A Room-by-Room Guide to a More Accessible Home

If you’re planning to live in your home in older age instead of thinking about alternative living accommodation, it probably won’t be surprising that you will have to make a few changes to ensure that your home is as comfortable as it was when you were younger. Here’s a room-by-room guide about what you can change to make your home suitable for every age.

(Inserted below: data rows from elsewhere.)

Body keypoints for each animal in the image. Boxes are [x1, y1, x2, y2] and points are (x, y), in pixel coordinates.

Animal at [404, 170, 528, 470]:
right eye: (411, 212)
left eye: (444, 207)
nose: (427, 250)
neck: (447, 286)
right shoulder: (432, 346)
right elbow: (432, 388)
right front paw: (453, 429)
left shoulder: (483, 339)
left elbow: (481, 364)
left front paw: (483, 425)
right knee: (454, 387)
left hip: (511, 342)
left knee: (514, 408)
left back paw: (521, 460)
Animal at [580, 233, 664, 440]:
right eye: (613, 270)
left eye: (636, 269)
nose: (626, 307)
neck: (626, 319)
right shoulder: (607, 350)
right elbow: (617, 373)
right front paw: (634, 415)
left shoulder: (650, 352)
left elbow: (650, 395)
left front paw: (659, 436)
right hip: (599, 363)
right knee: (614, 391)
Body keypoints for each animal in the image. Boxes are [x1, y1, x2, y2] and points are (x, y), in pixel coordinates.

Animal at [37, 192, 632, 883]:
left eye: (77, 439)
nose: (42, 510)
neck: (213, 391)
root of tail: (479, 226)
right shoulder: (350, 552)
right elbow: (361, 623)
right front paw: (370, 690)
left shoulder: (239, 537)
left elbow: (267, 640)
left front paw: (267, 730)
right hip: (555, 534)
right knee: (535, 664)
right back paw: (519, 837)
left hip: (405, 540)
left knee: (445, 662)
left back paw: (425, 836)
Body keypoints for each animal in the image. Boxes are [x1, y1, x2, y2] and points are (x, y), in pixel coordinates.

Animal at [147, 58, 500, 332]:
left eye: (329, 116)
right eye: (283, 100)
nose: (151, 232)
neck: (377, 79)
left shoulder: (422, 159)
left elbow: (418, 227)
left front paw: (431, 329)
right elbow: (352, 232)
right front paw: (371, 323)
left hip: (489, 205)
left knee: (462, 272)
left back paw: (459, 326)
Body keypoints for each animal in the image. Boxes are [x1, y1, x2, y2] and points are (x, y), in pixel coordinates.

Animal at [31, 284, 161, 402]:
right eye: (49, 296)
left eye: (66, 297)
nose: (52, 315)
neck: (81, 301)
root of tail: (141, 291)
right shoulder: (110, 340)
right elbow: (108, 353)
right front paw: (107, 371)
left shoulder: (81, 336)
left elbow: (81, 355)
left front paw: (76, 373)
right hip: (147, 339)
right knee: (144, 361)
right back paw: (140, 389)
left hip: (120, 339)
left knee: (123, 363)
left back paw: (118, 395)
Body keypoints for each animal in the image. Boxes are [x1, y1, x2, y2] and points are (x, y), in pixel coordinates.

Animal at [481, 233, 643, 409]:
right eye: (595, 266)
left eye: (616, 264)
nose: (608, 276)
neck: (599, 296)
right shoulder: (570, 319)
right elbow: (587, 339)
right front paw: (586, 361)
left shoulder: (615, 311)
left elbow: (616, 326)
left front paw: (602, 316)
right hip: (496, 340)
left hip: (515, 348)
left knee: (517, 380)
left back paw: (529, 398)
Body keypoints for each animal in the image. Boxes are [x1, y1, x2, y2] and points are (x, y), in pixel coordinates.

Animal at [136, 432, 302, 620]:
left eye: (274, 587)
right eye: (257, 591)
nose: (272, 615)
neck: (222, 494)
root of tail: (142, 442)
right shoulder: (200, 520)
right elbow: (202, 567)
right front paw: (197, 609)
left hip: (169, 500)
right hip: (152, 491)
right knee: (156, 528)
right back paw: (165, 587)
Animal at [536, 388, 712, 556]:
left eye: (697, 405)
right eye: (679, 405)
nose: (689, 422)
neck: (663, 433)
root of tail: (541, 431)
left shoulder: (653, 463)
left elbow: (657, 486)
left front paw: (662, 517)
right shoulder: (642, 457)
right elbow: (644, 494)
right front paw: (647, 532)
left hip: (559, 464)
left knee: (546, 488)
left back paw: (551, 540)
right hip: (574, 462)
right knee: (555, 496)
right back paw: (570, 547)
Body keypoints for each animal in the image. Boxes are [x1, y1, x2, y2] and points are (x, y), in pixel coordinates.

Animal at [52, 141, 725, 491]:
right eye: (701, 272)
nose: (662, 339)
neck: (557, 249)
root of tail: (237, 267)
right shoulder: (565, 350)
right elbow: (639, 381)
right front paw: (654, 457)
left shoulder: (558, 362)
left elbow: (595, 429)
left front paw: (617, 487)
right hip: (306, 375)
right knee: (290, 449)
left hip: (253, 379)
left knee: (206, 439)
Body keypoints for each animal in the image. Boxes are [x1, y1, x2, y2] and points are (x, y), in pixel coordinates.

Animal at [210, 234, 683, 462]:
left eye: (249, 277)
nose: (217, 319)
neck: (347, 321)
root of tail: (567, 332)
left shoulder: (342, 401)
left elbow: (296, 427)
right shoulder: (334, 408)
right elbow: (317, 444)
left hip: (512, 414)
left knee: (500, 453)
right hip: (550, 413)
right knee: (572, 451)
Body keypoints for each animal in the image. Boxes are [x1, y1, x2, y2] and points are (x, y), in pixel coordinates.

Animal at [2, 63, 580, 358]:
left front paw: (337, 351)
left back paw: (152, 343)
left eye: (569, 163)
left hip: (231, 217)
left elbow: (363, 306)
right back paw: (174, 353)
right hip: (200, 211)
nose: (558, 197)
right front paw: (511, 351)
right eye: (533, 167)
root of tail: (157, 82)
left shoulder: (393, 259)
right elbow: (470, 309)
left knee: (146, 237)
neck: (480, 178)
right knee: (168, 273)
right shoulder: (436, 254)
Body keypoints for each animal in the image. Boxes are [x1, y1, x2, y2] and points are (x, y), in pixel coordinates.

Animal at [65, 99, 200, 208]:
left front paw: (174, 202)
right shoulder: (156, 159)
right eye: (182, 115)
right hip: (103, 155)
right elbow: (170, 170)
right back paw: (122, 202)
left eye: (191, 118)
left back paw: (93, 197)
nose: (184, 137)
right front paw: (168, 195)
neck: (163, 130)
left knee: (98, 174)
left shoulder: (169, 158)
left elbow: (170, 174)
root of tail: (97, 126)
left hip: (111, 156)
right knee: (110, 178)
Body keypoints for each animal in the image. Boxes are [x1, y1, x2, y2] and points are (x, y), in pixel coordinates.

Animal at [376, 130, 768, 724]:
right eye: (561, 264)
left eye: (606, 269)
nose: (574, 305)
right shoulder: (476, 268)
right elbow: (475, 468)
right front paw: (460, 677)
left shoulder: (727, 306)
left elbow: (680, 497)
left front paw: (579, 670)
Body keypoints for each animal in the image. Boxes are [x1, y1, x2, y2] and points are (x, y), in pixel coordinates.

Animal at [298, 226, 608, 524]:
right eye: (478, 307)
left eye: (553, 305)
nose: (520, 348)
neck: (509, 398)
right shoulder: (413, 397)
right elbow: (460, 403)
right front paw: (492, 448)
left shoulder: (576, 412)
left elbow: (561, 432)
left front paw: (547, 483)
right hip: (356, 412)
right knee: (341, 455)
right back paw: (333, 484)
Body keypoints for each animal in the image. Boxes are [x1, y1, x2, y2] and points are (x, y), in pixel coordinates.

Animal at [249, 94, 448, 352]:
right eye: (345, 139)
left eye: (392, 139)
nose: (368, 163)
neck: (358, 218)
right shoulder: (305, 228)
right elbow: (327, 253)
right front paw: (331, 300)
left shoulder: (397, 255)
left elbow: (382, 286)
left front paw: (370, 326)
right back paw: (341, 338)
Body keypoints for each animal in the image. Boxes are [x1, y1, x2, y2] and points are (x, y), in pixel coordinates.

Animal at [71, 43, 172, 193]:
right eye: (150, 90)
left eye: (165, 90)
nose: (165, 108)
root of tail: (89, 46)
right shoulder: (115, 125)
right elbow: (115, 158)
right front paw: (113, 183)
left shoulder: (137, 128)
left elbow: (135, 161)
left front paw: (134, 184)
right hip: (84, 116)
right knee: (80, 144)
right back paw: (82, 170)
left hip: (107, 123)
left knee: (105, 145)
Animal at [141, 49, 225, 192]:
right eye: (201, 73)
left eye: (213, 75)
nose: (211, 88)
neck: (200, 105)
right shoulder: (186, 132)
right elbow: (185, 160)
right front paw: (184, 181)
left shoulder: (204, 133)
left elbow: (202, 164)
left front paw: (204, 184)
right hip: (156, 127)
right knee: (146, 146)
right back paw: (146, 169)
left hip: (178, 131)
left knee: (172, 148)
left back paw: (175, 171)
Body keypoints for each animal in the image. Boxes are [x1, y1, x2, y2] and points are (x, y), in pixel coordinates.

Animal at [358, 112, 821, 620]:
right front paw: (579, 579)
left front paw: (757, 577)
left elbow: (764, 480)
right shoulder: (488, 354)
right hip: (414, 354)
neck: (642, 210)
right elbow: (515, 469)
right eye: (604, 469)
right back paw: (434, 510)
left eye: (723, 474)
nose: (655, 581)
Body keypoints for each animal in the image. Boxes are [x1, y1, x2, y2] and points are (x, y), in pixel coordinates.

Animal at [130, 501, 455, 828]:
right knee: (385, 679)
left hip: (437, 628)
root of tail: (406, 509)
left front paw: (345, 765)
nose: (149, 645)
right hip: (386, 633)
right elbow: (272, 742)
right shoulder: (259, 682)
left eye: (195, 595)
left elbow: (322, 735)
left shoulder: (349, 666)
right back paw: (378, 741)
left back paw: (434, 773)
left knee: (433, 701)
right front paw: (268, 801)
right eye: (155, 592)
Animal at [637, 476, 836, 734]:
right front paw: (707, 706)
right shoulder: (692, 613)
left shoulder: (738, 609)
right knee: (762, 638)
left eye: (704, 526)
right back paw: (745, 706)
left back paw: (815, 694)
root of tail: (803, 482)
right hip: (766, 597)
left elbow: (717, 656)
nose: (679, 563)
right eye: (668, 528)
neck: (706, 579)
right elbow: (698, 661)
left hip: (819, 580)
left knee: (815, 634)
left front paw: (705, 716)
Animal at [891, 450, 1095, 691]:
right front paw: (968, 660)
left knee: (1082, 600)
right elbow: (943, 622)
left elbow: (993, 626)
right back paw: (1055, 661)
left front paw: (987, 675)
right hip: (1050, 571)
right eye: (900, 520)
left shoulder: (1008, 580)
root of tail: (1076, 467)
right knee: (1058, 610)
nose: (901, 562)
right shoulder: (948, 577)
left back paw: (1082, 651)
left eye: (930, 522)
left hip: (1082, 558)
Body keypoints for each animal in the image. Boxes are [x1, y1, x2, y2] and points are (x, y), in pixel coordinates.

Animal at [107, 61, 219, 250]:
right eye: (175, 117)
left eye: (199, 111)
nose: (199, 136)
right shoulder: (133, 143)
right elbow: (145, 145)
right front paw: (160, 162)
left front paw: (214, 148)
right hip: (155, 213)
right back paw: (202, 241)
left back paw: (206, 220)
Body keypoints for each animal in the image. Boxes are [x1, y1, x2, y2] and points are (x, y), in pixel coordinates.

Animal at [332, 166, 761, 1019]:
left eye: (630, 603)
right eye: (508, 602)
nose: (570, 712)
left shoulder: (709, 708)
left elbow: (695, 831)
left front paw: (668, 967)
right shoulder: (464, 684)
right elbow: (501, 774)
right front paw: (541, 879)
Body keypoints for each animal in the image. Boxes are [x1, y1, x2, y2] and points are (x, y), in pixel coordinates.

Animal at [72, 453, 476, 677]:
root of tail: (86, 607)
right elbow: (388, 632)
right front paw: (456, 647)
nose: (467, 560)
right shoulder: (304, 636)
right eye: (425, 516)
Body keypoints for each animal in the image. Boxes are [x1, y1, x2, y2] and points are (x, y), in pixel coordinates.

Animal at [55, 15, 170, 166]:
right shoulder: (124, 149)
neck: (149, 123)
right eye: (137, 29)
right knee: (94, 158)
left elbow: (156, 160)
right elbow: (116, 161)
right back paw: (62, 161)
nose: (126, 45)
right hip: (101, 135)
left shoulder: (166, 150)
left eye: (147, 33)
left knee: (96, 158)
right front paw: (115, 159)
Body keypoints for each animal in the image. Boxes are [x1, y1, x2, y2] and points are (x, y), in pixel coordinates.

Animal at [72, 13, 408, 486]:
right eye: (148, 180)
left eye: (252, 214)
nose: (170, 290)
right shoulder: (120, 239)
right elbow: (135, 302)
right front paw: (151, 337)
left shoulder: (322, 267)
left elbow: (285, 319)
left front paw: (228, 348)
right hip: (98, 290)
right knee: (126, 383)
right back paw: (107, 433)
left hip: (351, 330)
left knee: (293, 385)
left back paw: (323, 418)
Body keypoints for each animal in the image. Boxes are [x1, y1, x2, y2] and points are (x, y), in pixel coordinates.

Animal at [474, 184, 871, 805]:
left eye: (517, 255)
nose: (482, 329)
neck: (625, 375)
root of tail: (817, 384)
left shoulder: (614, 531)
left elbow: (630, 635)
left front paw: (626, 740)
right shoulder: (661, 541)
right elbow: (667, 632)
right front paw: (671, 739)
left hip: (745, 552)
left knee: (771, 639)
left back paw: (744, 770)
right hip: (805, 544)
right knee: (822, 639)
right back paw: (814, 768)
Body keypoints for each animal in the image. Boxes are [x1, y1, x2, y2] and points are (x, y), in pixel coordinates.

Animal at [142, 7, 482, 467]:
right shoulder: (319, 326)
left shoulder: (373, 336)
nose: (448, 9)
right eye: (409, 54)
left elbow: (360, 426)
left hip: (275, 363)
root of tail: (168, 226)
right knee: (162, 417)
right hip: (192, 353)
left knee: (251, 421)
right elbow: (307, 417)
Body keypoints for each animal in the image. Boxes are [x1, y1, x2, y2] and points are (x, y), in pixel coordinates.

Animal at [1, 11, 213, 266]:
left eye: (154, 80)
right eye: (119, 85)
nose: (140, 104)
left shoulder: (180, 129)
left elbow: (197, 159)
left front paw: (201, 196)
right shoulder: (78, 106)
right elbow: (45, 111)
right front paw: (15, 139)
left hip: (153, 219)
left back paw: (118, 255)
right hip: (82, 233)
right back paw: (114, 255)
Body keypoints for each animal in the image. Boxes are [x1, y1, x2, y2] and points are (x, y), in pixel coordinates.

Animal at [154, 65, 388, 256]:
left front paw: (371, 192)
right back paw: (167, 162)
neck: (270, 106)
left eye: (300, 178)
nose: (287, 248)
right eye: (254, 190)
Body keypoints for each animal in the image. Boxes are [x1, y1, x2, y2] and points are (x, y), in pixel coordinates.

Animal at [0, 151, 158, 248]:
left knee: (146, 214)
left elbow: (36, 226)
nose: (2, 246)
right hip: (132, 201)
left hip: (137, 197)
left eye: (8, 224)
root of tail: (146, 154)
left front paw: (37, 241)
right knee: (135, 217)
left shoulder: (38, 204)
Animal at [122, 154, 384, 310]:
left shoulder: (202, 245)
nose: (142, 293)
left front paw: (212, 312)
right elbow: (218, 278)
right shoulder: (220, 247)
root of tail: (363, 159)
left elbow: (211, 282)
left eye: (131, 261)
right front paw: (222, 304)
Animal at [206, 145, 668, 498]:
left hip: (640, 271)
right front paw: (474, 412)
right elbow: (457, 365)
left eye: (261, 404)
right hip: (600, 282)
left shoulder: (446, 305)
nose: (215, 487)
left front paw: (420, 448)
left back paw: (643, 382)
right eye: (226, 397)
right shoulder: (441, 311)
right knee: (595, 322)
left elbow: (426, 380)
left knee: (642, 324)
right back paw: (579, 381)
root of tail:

A Room-by-Room Guide to a More Accessible Home

The Outside

The outside of your home should have a clearly visible address number, a doorway threshold that won’t trip you up, and handrails on any steps and stairways.

The Kitchen

The kitchen should have easy-to-access cabinetry that is simple to pull out. There should be specific lighting for the sink, cooker, and any food preparation areas. The kitchen sink tap should also be sensor-based or lever-based, and you should avoid knobs or handles. The tap should also be pressure-balanced and not exceed temperatures of 50 degrees. The floor should not be polished with a slippery wax.

Steps and Stairways

You should have safe and secure handrails on both sides of the stairs, placed at an appropriate height for the intended users. It’s also important to be able to turn the stairway lights on and off at both the bottom and top of the stairs. Stairs should be carpeted or have a nonslip adhesive strip on them. The edge of the stairs should be marked clearly.

The Bathroom

The lavatory should be a higher, comfort-height model to allow for easy sitting. The sink, bathtub and shower taps should have easy-to-use lever handles rather than knobs. The bathroom walls should be reinforced and feature grab bars in the bathtub, shower and near the lavatory to allow for easy leverage. Rugs in the bathroom should be rubber-backed so they don’t slip. Ideally, the shower or bath should be walk-in and should have the accessibility options seen with the latest models for walk in showers. These include no-step entry, a hand-held or adjustable showerhead, and a permanent or removable seat so you can bathe while seated. Any exposed pipes should be insulated.

Living Room and Bedroom

Furniture should be arranged to allow clear and wide passageways, and electrical cords and wires should run along the wall to prevent tripping. The bed should be placed close to the bathroom for easy access, and natural light should be used to the fullest. Closets should have interior lights and adjustable shelves.

Throughout the Home

Light bulbs should be properly rated and be the highest allowed wattage for maximum light. The home should have touch control lamps as well as devices on a timer to minimize the need for switching on lights. A telephone should be available in multiple rooms, including the bedroom and bathroom. 

Night lights can be good as well — put automatic night lights in hallways, bathrooms and also near any steps. Smoke detectors should be installed on every floor and should be tested properly so that they can be heard in all bedrooms. Flashlights should be kept in many rooms just in case there’s a power failure, and there should be at least one step-free entrance into the home.

There’s a lot of detail above, but if you follow this room-by-room guide you’ll have a fully accessible home in no time!